Having held high-level executive roles in corporate, social and cultural organisations around the world, Australian Peter Holmes a Court now lives with his photographer wife Alissa Everett in Kenya. He travels and writes on mainly humanitarian and climate issues. His new memoir, Riding With Giants (Viking, $34.99), is out now. See penguin.com.au

CYCLE

It's a lesson I came to learn late, but cycling for transport, not just for fun, has changed my relationship to places and spaces. In New York, it is the sturdy but reliable Citibikes, on which the app tells me I have ridden the distance from Sydney to Melbourne. In London, a similar system is only £2 for 24 hours of bipedal joy. In Europe, you can go not just from city to city, but between entirely different nations of cheese production. The first time I crossed a national border on my bike, some gravelly track between Switzerland and France, I felt the rush of the renegade, like I had snuck in without travel documents. Which brings me to…

PASSPORT

If you are arriving by plane, it is so, so much easier to get into countries if you remember your passport. Oh, and prepare well by checking the current visa requirements. Forgetting my passport got me turned around at the border of two countries, and deported from one I had in fact, using nothing more than a fake accent, snuck into.
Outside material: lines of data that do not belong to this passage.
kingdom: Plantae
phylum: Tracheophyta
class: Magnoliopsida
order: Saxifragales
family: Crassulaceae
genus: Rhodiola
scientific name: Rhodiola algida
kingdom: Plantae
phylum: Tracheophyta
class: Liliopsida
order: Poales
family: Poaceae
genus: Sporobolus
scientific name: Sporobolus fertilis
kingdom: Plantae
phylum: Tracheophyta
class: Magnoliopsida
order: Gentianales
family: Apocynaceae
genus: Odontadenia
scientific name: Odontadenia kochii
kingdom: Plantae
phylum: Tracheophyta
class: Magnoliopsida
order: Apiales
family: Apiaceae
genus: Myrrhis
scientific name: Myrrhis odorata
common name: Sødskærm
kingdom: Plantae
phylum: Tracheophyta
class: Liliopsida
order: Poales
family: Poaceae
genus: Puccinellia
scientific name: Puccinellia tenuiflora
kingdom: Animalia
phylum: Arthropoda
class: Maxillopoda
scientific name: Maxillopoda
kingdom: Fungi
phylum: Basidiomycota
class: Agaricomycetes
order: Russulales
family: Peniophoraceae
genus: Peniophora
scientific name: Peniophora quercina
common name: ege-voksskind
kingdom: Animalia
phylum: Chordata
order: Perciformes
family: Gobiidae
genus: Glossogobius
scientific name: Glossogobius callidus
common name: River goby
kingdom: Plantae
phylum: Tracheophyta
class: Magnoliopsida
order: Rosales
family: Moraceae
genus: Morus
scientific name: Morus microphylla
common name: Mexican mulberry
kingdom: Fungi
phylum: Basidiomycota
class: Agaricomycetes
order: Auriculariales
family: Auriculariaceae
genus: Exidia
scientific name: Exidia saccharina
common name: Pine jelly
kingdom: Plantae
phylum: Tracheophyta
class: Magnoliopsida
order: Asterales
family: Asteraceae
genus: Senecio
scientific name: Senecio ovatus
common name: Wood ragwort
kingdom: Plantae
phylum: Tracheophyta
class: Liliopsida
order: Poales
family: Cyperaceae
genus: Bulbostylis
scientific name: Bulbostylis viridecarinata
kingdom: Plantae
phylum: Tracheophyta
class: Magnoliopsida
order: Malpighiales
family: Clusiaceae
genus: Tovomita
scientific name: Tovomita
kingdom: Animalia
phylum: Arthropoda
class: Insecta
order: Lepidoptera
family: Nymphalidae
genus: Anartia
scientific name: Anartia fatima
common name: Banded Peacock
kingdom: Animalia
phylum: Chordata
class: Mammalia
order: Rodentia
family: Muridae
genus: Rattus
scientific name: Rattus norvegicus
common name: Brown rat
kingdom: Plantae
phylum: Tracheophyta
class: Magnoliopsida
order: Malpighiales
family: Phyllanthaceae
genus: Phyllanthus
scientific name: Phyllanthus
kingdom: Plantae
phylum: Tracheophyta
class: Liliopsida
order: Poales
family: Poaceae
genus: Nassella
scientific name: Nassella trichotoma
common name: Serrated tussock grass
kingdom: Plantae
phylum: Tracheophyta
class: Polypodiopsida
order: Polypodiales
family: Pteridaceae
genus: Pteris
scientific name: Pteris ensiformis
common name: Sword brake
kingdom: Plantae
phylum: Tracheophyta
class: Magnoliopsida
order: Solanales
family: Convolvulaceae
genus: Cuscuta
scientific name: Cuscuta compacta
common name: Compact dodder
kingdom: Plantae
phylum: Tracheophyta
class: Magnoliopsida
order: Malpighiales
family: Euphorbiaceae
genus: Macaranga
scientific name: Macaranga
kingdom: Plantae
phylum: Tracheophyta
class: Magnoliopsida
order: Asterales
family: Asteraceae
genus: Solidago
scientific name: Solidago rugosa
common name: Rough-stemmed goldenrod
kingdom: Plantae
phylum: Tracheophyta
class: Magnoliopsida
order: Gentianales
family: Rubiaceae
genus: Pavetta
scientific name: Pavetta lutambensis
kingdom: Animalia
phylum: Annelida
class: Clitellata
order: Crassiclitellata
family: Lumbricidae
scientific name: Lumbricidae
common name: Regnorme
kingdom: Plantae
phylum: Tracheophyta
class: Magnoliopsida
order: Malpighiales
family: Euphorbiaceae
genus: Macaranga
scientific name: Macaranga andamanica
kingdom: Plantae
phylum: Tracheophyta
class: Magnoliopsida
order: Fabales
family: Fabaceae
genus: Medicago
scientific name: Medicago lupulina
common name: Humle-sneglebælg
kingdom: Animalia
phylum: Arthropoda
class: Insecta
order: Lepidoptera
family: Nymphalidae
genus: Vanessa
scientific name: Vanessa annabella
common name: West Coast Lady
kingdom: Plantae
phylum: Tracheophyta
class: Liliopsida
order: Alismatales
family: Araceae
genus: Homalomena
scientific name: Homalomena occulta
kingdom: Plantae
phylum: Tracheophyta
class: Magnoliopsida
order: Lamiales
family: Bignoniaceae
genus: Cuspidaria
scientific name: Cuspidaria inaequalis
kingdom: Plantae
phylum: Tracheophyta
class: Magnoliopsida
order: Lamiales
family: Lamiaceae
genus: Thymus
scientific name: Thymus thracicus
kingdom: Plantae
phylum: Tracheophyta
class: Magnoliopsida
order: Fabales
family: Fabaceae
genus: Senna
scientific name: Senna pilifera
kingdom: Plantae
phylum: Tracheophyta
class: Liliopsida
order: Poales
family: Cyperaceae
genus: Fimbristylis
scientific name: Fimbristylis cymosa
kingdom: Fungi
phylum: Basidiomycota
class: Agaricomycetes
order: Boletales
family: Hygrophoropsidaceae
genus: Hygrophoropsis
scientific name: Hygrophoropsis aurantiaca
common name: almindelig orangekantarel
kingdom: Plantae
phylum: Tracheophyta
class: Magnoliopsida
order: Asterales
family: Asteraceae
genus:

That event still comes up any time I enter the US or Canada, almost 30 years later. I also learned the hard way that if you are critical of a country's internal policies and your thoughts end up on Twitter, that country might stop you at the border, stick you in a dark room for a while, and then send you packing. So be prepared, and keep your thoughts private before you travel.

SPONTANEITY

Contrary to my last lesson, I've learned to not over-plan. Planning is an organised act that occurs in the context of where you are coming from, using information you selectively choose. Travel is the opportunity to let the world reveal itself to you and the unexpected will only unfold if you don't define it in advance. Recently, in a restaurant in Paris, people at the next table opened a calendar on a phone and checked off the restaurant, announcing that it was the last on a list of 12 they made at home. One no longer had the chef upon whose reputation they had chosen it; others were overpriced and devoid of locals. Find experiences when you get there. Leave any pre-departure FOMO behind.

WANDER

Someone once said that all those who wander are not lost. In my experience, some are. And that is OK. As a young man I stepped out of a building at the very southern end of Manhattan during a summer downpour with a mate. We discovered that the rain had washed away all the yellow taxis. So we started to walk. Half-a-day later we were near the northern tip of the island. We had got lost a few times, turned back on ourselves— even though Manhattan is mostly a simple grid. But it remains the best tour of the island I have ever taken. Each neighbourhood revealed itself at a human pace, features apparent that would be lost if we had flashed by in a car.